--- TEXTO PARA LER ---
^^^^^^^^
Por Roberto Policarpo Fagundes*

Há debates que carregam endereço ideológico e legado histórico: a defesa de quem trabalha é um deles. Foi nas vozes populares, nos sindicatos, nos movimentos sociais e na esquerda democrática que o direito ao descanso, ao salário justo e ao tempo para viver ganhou nome e coragem. Superar o 6×1 é continuar essa travessia — e convidar todo o país a reconhecer que dignidade não tem cor partidária, tem lado: o lado de quem acorda cedo, erra, acerta, recomeça e move o Brasil.

Porque o Brasil real é feito assim — de gente que trabalha com verdade, que assume o que deu errado, que conserta e segue. Essa é a essência da dignidade que defendemos: não a perfeição, mas o compromisso diário de fazer o certo, mesmo quando o sistema falha. E é justamente por isso que a redução da jornada é mais do que uma pauta trabalhista: é um gesto de reconhecimento com quem sustenta o país e, ainda assim, encontra força para continuar acreditando nele.
^^^^^^^^
--- TAREFA DADA 1 ---
Segundo o texto sobre a escala 6×1, por que a redução da jornada é mais do que uma pauta trabalhista? Responda em até três frases.
--- TAREFA DADA 2 ---
Copie do texto sobre a escala 6×1 o trecho que vai de "Porque o Brasil" até "continuar acreditando nele.".

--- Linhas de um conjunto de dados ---
^^^^^^^^
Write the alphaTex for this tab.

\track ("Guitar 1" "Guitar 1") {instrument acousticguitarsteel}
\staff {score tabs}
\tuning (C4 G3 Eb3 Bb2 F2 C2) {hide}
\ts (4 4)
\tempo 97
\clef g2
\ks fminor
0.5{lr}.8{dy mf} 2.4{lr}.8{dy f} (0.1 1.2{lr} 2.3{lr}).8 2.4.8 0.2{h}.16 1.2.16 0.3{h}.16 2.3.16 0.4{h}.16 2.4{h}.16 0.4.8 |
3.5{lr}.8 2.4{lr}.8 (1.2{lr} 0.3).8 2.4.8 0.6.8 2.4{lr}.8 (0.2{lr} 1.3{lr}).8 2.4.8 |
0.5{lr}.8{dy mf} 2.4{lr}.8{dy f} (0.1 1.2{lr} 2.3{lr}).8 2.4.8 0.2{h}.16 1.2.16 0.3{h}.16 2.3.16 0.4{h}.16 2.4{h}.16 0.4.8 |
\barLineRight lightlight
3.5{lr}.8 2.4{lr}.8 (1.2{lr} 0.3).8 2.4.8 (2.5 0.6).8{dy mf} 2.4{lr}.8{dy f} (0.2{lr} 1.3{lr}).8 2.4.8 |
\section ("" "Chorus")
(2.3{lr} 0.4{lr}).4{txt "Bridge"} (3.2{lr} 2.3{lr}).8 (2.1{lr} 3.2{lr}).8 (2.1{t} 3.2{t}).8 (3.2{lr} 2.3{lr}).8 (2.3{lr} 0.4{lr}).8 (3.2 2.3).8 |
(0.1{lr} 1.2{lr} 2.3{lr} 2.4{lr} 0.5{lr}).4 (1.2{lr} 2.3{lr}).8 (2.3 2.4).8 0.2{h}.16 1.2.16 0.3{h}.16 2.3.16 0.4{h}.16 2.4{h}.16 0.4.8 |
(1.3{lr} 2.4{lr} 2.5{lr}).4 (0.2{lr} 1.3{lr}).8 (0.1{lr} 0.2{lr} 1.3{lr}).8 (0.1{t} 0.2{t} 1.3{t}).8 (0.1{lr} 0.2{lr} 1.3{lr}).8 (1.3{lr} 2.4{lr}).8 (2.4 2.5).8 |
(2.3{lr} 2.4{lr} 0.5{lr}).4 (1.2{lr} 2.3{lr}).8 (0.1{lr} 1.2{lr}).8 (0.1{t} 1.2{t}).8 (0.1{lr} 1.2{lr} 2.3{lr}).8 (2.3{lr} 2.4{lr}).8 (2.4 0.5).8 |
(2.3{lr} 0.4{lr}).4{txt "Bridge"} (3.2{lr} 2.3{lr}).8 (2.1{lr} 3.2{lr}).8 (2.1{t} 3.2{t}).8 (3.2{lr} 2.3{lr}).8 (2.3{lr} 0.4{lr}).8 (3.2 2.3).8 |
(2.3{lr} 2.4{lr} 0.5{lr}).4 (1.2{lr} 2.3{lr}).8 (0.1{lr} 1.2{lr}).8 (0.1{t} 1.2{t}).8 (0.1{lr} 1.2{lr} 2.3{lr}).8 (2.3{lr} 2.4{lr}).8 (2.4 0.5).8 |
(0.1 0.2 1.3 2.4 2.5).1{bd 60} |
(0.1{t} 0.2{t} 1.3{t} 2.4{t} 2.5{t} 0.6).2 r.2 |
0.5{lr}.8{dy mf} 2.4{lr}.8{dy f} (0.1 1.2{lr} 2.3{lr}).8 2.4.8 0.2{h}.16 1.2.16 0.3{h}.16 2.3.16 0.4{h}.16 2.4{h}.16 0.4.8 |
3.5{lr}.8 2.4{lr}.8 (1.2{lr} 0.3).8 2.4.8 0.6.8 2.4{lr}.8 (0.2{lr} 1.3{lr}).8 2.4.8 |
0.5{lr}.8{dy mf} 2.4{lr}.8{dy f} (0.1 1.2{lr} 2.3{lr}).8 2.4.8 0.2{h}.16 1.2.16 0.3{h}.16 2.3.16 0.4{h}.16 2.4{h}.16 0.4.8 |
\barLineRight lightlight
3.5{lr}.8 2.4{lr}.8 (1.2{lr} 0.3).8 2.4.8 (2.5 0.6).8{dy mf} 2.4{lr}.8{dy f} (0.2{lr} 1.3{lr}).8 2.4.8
^^^^^^^^
--- RESPOSTA COMPLETA 1 ---
Porque é um gesto de reconhecimento com quem sustenta o país e, ainda assim, encontra força para continuar acreditando nele. O texto liga isso à dignidade que defende: não a perfeição, mas o compromisso diário de fazer o certo, mesmo quando o sistema falha.

--- RESPOSTA COMPLETA 2 ---
Porque o Brasil real é feito assim — de gente que trabalha com verdade, que assume o que deu errado, que conserta e segue. Essa é a essência da dignidade que defendemos: não a perfeição, mas o compromisso diário de fazer o certo, mesmo quando o sistema falha. E é justamente por isso que a redução da jornada é mais do que uma pauta trabalhista: é um gesto de reconhecimento com quem sustenta o país e, ainda assim, encontra força para continuar acreditando nele.